Stay safe and keep these tips in mind when planning your next spring flight:
Weather-wise, spring is notoriously unpredictable. Depending on the location, you could encounter anything from thunderstorms and floods to tornadoes and even snow. Luckily, there’s an abundance of weather apps and tools available to help pilots plan effectively and avoid surprises. When setting personal minimums, be honest with yourself about your proficiency and skill level. Because conditions can change quickly in the springtime, always have a backup plan or alternate in case you run into poor weather.
During the rainy spring season, it’s important to be aware of wet or flooded runway conditions and the risk of hydroplaning. Hydroplaning happens when a layer of water builds between a tire and the ground, leading to a loss of traction and control. Be aware of the runway characteristics and conditions at your destination and approach with caution on wet days. Keep in mind that while grooved runways help provide better drainage and traction, hydroplaning can still occur. Another tip is to make sure your aircraft’s tires are properly inflated to help prevent hydroplaning.
The spring season is known for strong winds, which can cause a lot of headaches when it’s time to land. A crosswind occurs when the wind is blowing perpendicular to the runway centerline. Extreme crosswinds have sent airplanes off runways and even flipped them upside down. It pays to challenge yourself and practice crosswind landing techniques on a long runway with an instructor until you’re more confident. If you’re confronted with crosswind conditions that exceed your personal limits (or the limits of your aircraft), it’s best to go around or divert to another airport.

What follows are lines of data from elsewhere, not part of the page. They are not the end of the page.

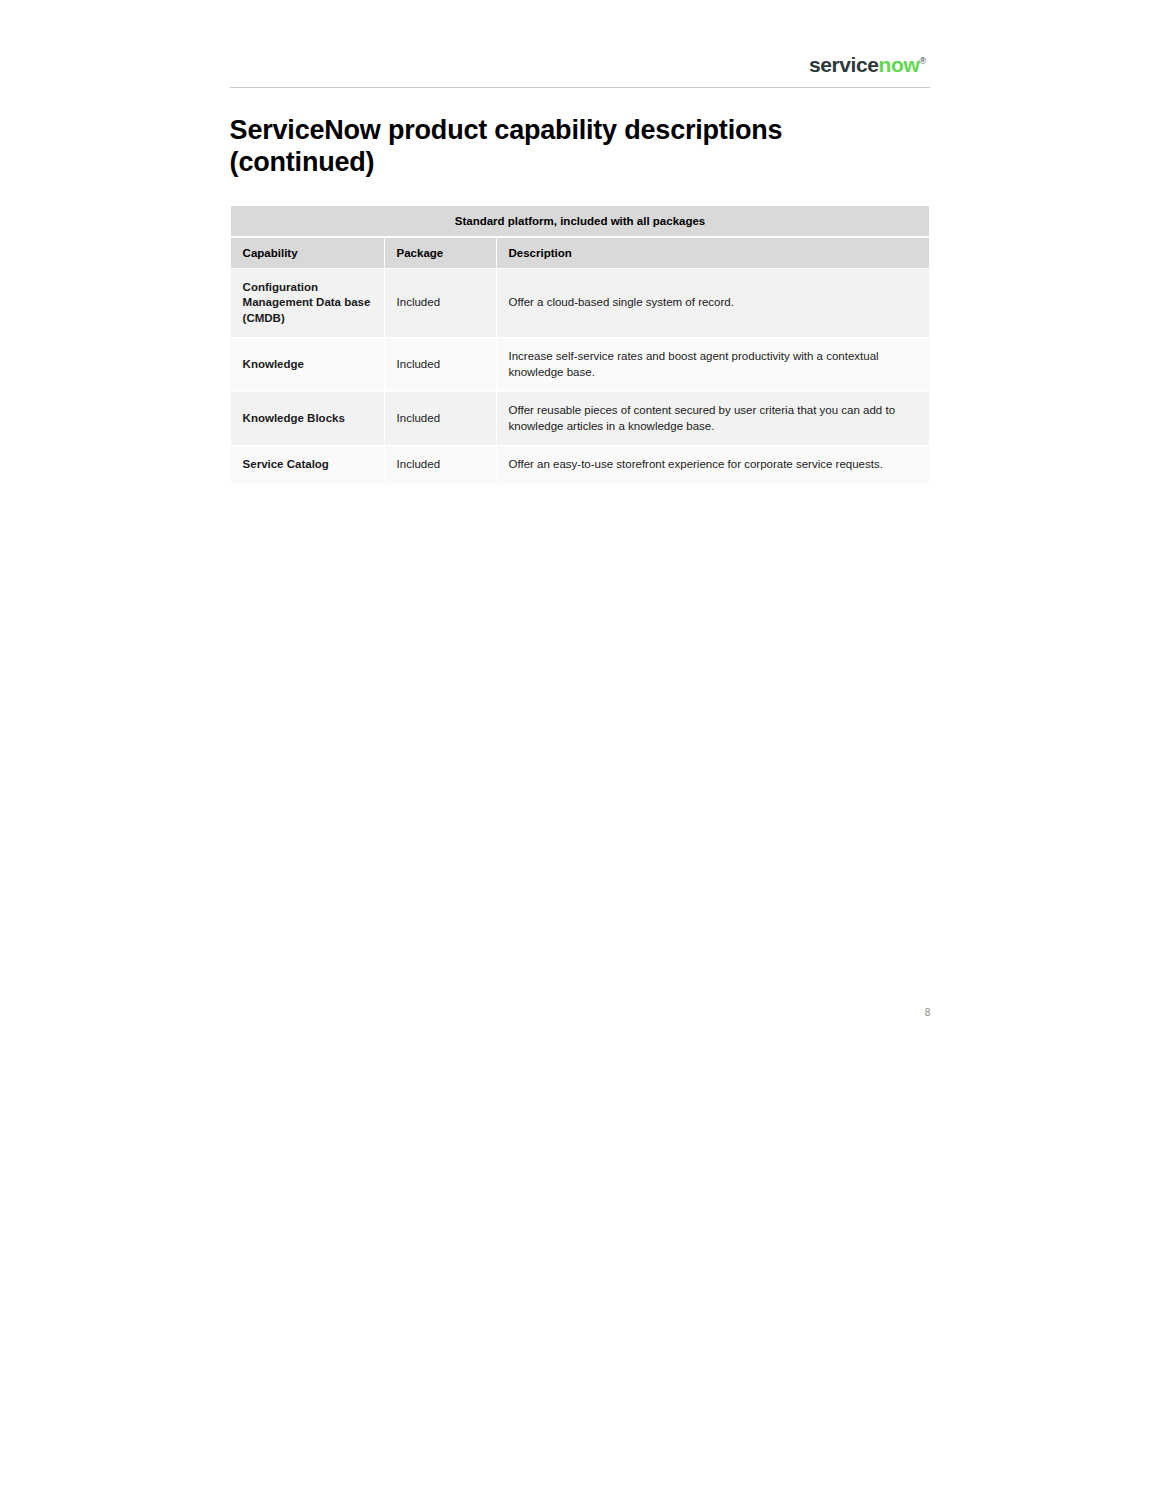servicenow®
ServiceNow product capability descriptions (continued)
Standard platform, included with all packages
| Capability | Package | Description |
| --- | --- | --- |
| Configuration Management Data base (CMDB) | Included | Offer a cloud-based single system of record. |
| Knowledge | Included | Increase self-service rates and boost agent productivity with a contextual knowledge base. |
| Knowledge Blocks | Included | Offer reusable pieces of content secured by user criteria that you can add to knowledge articles in a knowledge base. |
| Service Catalog | Included | Offer an easy-to-use storefront experience for corporate service requests. |
8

Animal activity tends to ramp up in the warmer months, especially when it comes to migratory birds. About 90 percent of bird strikes occur at or near airports, usually during takeoffs or landings. Keep your eyes peeled for signs of birds nesting in and around your aircraft during every preflight. Before landing, check NOTAMs for reports of bird activity near the airport.
Other wildlife such as deer, skunks, bats, turtles, and even coyotes can also pose major hazards at more rural airports. If you do encounter a bird strike or other wildlife incident, focus on controlling the airplane. Once you’re safe, fill out a wildlife incident report to provide helpful information for the FAA’s ongoing wildlife hazard prevention efforts.
No matter how “minor” an incident may appear, prop strikes should never be ignored. There may be hidden damage to the propeller, governor, and other internal components that can lead to engine failure. Have your prop inspected by a certified propeller repair station to determine if an overhaul is necessary.
If it’s been a while since your last flight, be sure to take the time to brush up on your skills with an instructor or a trusted pilot riding along. You could use the opportunity to earn a new certificate or rating or learn to fly a new airplane type. Spring is also a great time to introduce family and friends to the joy of general aviation!